The desire to become clean
It got to the point where I needed to do this. And I did it. I was sober for some years. Then I just started having a couple of drinks. It was never really a great problem. It was more of a social thing and then three years ago, it was literally November the fifth, three years ago. I remember the last drink. It was the last glass of Malbec, I remember the hotel. It was the Malmaison, it was in Manchester.
It’s very much a personal decision. I mean, I think people can do whatever they want providing it doesn’t actually harm somebody else. I think that the desire to become clean has to come from you, not as part of a relationship or breaking down or anything. To come to that point where you say ‘for me, I need to do this’. And then it’s genuine.
You asked about masculinity. A few years ago it was very difficult because in a public situation there are only so many soft drinks you can have. Those awful cloying J20’s or whatever, and then people say ‘Oh, go and have a drink, what’s the matter with you’. That has changed recently. There is not a badge of honour, but people do respect. There’s far more respect if you say, ‘well, I don’t want to drink or I don’t drink, or I don’t do this’. The brilliant thing about Rok Soba is having a credible beer which actually tastes really good. I think any genuine decision you have to make for yourself and follow it through.
A Harley Davidson owner won’t have to drink
Mike Blomfield: I was fortunate to meet Shaun and Lee at one of Richie’s events. We just hit it off and I thought the message that they wanted to get across, their story was very heartwarming. I thought it was a great opportunity for us to kind of break down that stereotypical idea of what people think a Harley rider should be, you know, hairy, tattoos and a drinker.
I’m not a drinker myself.

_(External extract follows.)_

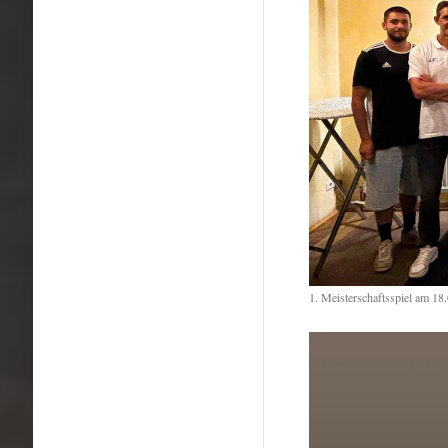
1. Meisterschaftsspiel am 18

I never have been really, but it’s great that there’s a product out there now where it has a rock and roll kind of style, fitting with Harley Davidson. It’s something which we’ve been serving in the dealership now for the last 18 months. We’ve got a Rok Soba fridge in the customer lounge and it’s been well received.

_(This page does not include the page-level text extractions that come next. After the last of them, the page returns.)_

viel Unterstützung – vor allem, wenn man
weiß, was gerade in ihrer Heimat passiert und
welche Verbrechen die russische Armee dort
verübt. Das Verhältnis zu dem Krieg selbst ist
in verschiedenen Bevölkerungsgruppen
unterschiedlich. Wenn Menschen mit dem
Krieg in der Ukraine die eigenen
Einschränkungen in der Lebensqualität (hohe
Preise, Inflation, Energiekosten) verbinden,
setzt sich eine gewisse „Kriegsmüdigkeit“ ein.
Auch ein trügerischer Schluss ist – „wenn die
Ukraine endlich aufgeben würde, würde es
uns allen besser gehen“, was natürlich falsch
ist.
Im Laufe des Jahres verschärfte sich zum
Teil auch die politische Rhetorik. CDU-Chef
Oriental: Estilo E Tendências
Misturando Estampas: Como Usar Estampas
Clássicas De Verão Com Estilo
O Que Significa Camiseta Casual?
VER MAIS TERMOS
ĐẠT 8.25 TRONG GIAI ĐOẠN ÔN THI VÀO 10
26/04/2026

To be a Harley Davidson owner you don’t have to wear the pins and patches, be over 55 years and you don’t have to drink. We want to get that message across as well as the mental health issue. The biking community is one I’ve been a member of since I was five or six years old. It’s a very, very friendly, open, strong, supportive community. Anything for us to get that message across and encourage people who wouldn’t necessarily come into a Harley Davidson dealership, to come in and feel at ease and say, look, you don’t have to do X, Y, and Z to own a Harley Davidson. To be part of the event this weekend. It’s just phenomenal for us.